The US dollar index rose 0.5% on May 12, directly pressuring ICE cotton futures. The July contract settled at 86.32 cents per pound, down 1.45 cents or 1.65%. Notably, the contract touched its highest level since April 2024 intraday, and the pullback did not alter its overall position near two-year highs.

Macro Pressure vs. Supply Contraction

The US Labor Department reported that the April CPI rose 3.8% year-over-year, the largest increase since May 2023 and slightly above the 3.7% market expectation. Sticky inflation has led the market to price out any Fed rate cut this year, with the probability of a 25-basis-point rate hike in December rising to 36% from 23.6% a day earlier.

A stronger dollar makes dollar-denominated cotton more expensive for overseas buyers, dampening demand in the short term. However, the industrial outlook remains constructive. The USDA's May World Agricultural Supply and Demand Estimates (WASDE) report offered clear bullish signals: global cotton production for 2025/26 is estimated at 122.64 million bales, falling to 116.04 million bales in 2026/27. US production is forecast at 13.9 million bales for the current season and 13.3 million bales for the next. Ending stocks also show a tightening trend, from 77.27 million bales to 71.84 million bales.

The output reduction is largely tied to the ongoing drought in West Texas. The market has already priced in this expectation, and comments from Rogers Varner of Varner Brokerage confirm that speculative funds remain heavily on the buy side.
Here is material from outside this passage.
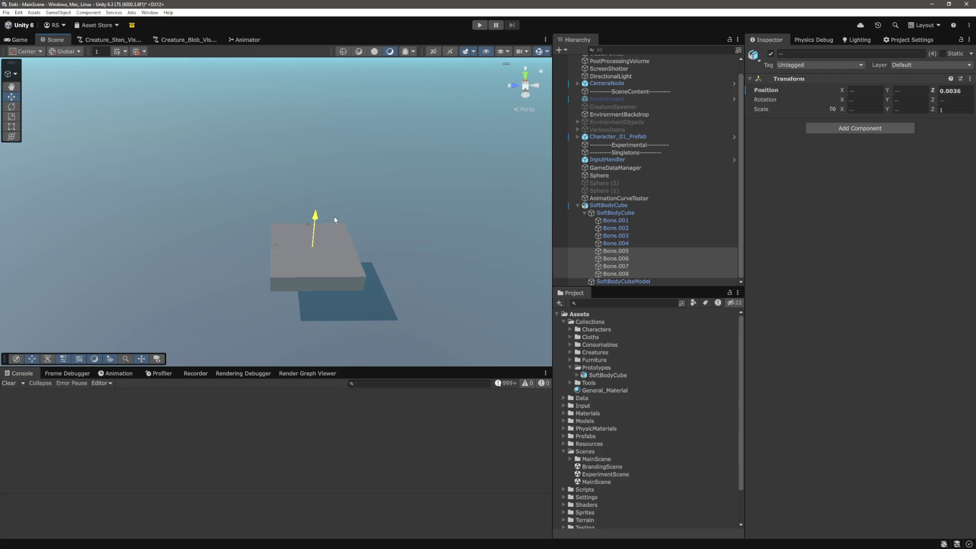
pyautogui.scroll(5, 357, 227)
pyautogui.scroll(-5, 394, 199)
Cross-Market Linkages Support Prices

Cotton prices did not fall deeply due to macro headwinds, partly thanks to strength in grains and energy. Chicago wheat futures rose for a third consecutive day on worsening US crop conditions and stalled US-Iran ceasefire talks, raising risks of prolonged disruptions to fuel and fertilizer supplies from the Gulf region. International oil prices also closed higher for a third day on supply disruption fears.

For the textile supply chain, this means cost support for raw materials is not solely dependent on cotton fundamentals but also influenced by broader commodity markets. The relative pricing of cotton versus synthetic fibers and feedstock costs should be closely monitored.

Spot Market Reaction

The Cotlook A Index rose 300 points to 97.65 cents per pound on May 12. The spot index has been actively following futures, but whether the rally is sustainable depends on downstream mills' willingness to accept higher prices. Domestic textile markets are facing demand divergence, with high-count yarns maintaining decent margins while regular-grade products face inventory pressure. The spread between imported and domestic cotton will directly influence mills' procurement strategies.

Practical Recommendations

For Buyers - Watch the 85 cents/lb support level for the ICE July contract. If the dollar strengthens further and triggers a pullback, consider it a tactical pricing window. - If West Texas sees no meaningful rainfall before June, weather premiums on deferred contracts may be realized early. Lock in forward volumes in tranches. - Monitor the spread between the Cotlook A Index and ICE futures. When the spot premium widens, prioritize basis contracts.

For Export-Oriented Companies - During a strong dollar cycle, leave room for exchange rate fluctuations in export quotes. Use forward contracts or currency options to lock in margins. - The price spread between US cotton and Brazilian or West African cotton may widen due to regional weather differences. Diversify sourcing early. - Keep an eye on US-Iran ceasefire negotiations. If geopolitical risks ease, lower energy and fertilizer costs could trigger a short-term cotton price correction, offering a good replenishment opportunity.